La Stampa, 30 marzo 2002 (Osvaldo Guerrieri)
Teatro dei sensi è quello che il Lemming sviluppa e propone con ammirevole coerenza. Un teatro nel quale udito,
tatto, odorato, gusto hanno un assoluto valore espressivo ed evocativo. Gli spettatori (trenta a rappresentazione)
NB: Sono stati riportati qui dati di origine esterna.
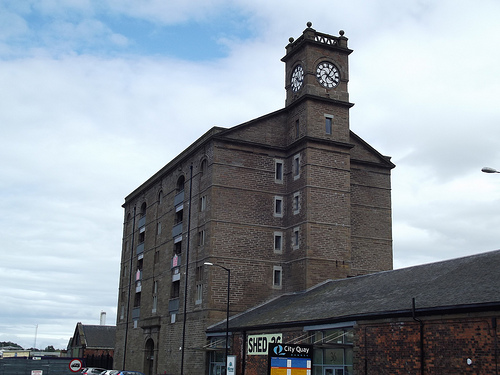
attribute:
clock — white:
[318, 57, 341, 90]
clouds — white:
[7, 4, 136, 54]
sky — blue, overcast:
[0, 1, 500, 346]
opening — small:
[275, 158, 286, 186]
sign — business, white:
[243, 331, 288, 357]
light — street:
[202, 261, 228, 274]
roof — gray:
[207, 248, 500, 334]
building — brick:
[109, 20, 397, 373]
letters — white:
[283, 344, 312, 355]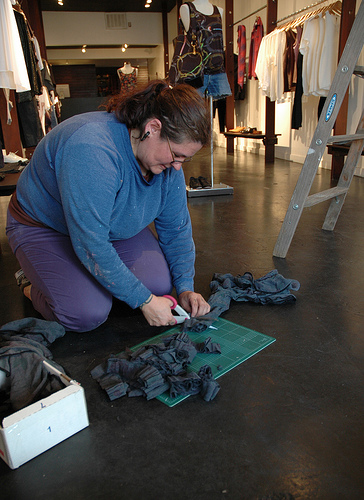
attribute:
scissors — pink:
[158, 290, 220, 334]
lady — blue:
[3, 74, 218, 334]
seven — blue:
[39, 401, 45, 407]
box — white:
[2, 342, 97, 473]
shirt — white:
[317, 4, 344, 93]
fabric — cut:
[110, 346, 274, 446]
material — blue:
[88, 266, 302, 403]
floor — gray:
[212, 162, 283, 265]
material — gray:
[88, 332, 223, 404]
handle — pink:
[161, 292, 178, 311]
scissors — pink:
[161, 291, 218, 330]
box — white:
[0, 359, 91, 470]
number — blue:
[43, 423, 52, 432]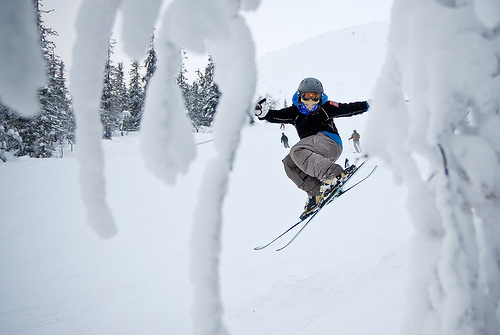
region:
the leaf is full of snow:
[126, 221, 328, 331]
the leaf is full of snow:
[167, 194, 279, 328]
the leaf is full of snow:
[130, 195, 230, 255]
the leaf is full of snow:
[115, 150, 225, 255]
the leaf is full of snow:
[125, 166, 260, 281]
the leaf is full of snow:
[121, 156, 191, 236]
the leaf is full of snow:
[135, 140, 200, 215]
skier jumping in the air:
[266, 69, 377, 258]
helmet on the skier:
[287, 72, 327, 118]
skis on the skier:
[261, 150, 362, 279]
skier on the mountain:
[347, 127, 369, 155]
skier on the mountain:
[279, 127, 289, 149]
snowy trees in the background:
[102, 75, 150, 135]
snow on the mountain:
[17, 245, 122, 317]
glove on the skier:
[249, 95, 271, 130]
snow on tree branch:
[187, 201, 229, 327]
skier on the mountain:
[275, 122, 286, 130]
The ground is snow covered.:
[61, 214, 213, 308]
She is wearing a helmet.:
[270, 52, 323, 133]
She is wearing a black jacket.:
[236, 90, 413, 170]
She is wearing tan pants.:
[246, 76, 350, 216]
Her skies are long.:
[254, 159, 380, 284]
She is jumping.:
[254, 73, 391, 280]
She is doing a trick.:
[234, 67, 404, 229]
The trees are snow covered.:
[25, 91, 100, 183]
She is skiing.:
[9, 32, 444, 314]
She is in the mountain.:
[25, 19, 432, 330]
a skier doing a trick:
[240, 67, 380, 278]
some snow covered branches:
[6, 5, 498, 323]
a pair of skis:
[257, 150, 380, 261]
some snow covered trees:
[0, 25, 236, 165]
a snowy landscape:
[12, 55, 450, 330]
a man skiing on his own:
[346, 123, 373, 163]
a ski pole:
[178, 85, 281, 157]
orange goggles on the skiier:
[291, 86, 331, 103]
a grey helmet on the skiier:
[300, 74, 324, 97]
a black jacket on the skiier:
[266, 95, 363, 145]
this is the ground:
[8, 179, 65, 319]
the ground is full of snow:
[2, 187, 62, 306]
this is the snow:
[15, 175, 60, 321]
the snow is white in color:
[11, 182, 62, 312]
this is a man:
[261, 69, 372, 258]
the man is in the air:
[266, 81, 373, 203]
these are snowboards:
[256, 162, 368, 252]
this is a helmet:
[295, 77, 323, 91]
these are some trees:
[45, 42, 73, 159]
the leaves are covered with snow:
[107, 76, 133, 123]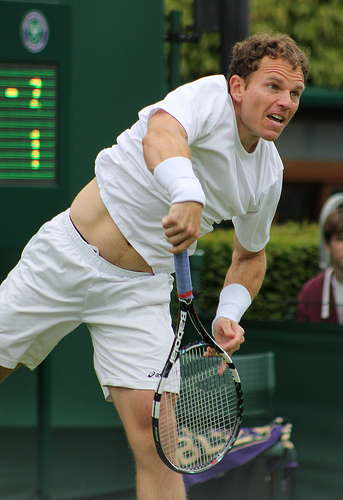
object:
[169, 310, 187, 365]
name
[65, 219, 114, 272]
band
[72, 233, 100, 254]
string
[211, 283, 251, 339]
band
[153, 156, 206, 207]
band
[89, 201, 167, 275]
belly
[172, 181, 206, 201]
wrist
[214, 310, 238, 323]
wrist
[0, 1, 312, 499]
game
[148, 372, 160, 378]
logo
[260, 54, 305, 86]
forhead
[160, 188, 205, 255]
hand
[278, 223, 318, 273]
hedges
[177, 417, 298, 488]
banner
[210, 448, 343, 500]
ground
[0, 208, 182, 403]
shorts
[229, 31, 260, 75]
hair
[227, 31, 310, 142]
head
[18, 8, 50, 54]
logo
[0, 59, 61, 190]
scoreboard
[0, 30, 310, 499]
man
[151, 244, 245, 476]
racket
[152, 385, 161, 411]
strings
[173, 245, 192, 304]
handle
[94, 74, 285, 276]
shirt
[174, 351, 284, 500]
chair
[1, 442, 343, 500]
court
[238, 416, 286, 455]
towel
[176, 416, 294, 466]
lettering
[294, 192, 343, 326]
man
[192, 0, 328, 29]
hedges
diventano i protagonisti di una vicenda che rievoca l’inesausto viaggio di Odisseo verso Itaca, ma è anche il lampo
dell’inatteso, l’incontro con l’eros e con la mostruosità, la memoria, la nostalgia, la violenza, la morte. […] Nel nostro
smarrimento non possiamo non essere fiduciosi. Odisseo siamo noi e, come l’eroe raccontato da Omero, dipendiamo
da tutto ciò che ci accade intorno, non possiamo fare a meno di chi ci stringe la mano o si stringe a noi per dirci
qualcosa, per giocare, per rivelarci un segreto, per trascinarci nelle morbidezze della sensualità. In questo modo,
attore e spettatore diventano tutt’uno. Necessari l’uno all’altro, creano una figura sintetica che ha nell’amalgama la
propria giustificazione. […] Il Lemming ci mostra ancora una volta la riva estrema del teatro. Ce la mostra con grazia,
con poesia e con un rigore così privo di narcisismi da rifiutare persino gli applausi finali. Infatti, così come erano
apparsi, i dieci attori diretti da Massimo Munaro alla fine scompaiono, inghiottiti dal buio. Magnifico.